*Required work*. Count the lines that contain the string "安全性问题" in the records beneath, and respond with the number only.

*Pictures paired with source code*.
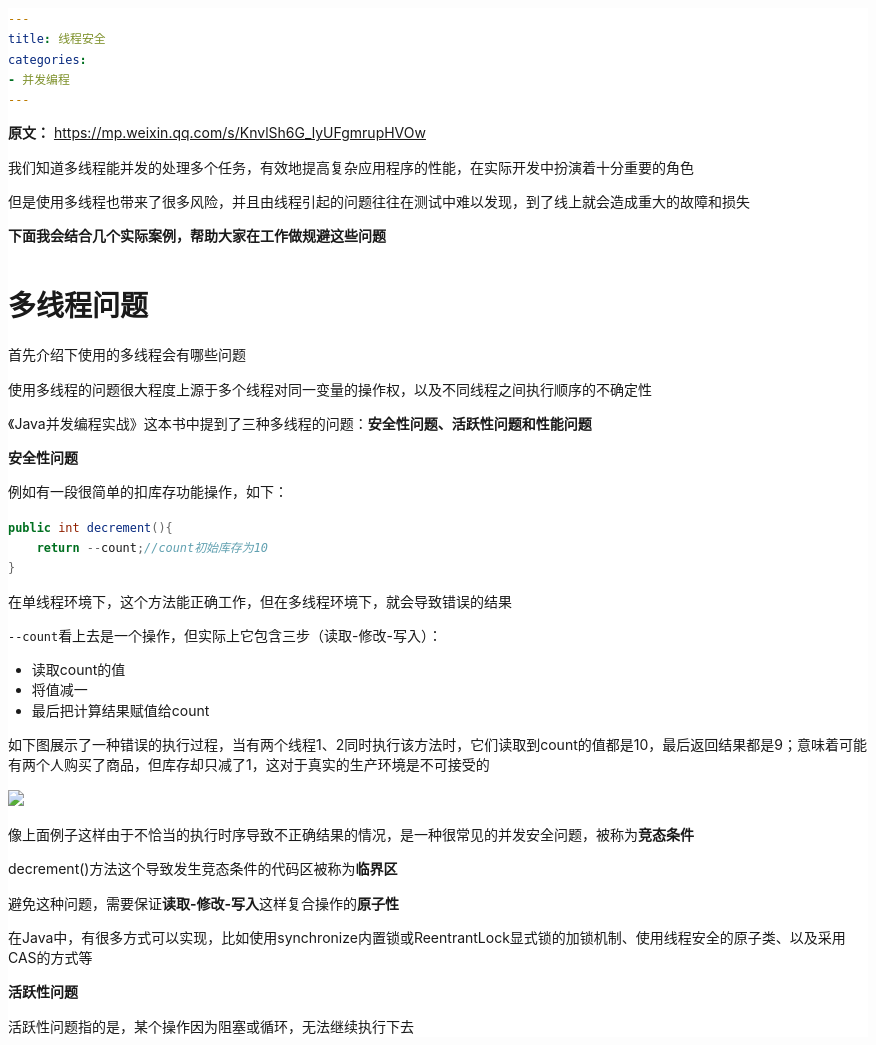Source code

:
 ```yaml
---
title: 线程安全
categories: 
- 并发编程
---
```


**原文：** https://mp.weixin.qq.com/s/KnvlSh6G_lyUFgmrupHVOw

我们知道多线程能并发的处理多个任务，有效地提高复杂应用程序的性能，在实际开发中扮演着十分重要的角色

但是使用多线程也带来了很多风险，并且由线程引起的问题往往在测试中难以发现，到了线上就会造成重大的故障和损失

**下面我会结合几个实际案例，帮助大家在工作做规避这些问题**

# 多线程问题

首先介绍下使用的多线程会有哪些问题

使用多线程的问题很大程度上源于多个线程对同一变量的操作权，以及不同线程之间执行顺序的不确定性

《Java并发编程实战》这本书中提到了三种多线程的问题：**安全性问题、活跃性问题和性能问题**

**安全性问题**

例如有一段很简单的扣库存功能操作，如下：

```java
public int decrement(){
	return --count;//count初始库存为10
}
```

在单线程环境下，这个方法能正确工作，但在多线程环境下，就会导致错误的结果

`--count`看上去是一个操作，但实际上它包含三步（读取-修改-写入）：

* 读取count的值
* 将值减一
* 最后把计算结果赋值给count

如下图展示了一种错误的执行过程，当有两个线程1、2同时执行该方法时，它们读取到count的值都是10，最后返回结果都是9；意味着可能有两个人购买了商品，但库存却只减了1，这对于真实的生产环境是不可接受的

![](https://img-blog.csdnimg.cn/img_convert/b5e5f6e3343b6284ebb81cf3e6ce9c76.png)

像上面例子这样由于不恰当的执行时序导致不正确结果的情况，是一种很常见的并发安全问题，被称为**竞态条件**

decrement()方法这个导致发生竞态条件的代码区被称为**临界区**

避免这种问题，需要保证**读取-修改-写入**这样复合操作的**原子性**

在Java中，有很多方式可以实现，比如使用synchronize内置锁或ReentrantLock显式锁的加锁机制、使用线程安全的原子类、以及采用CAS的方式等

**活跃性问题**

活跃性问题指的是，某个操作因为阻塞或循环，无法继续执行下去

*Task output*. 2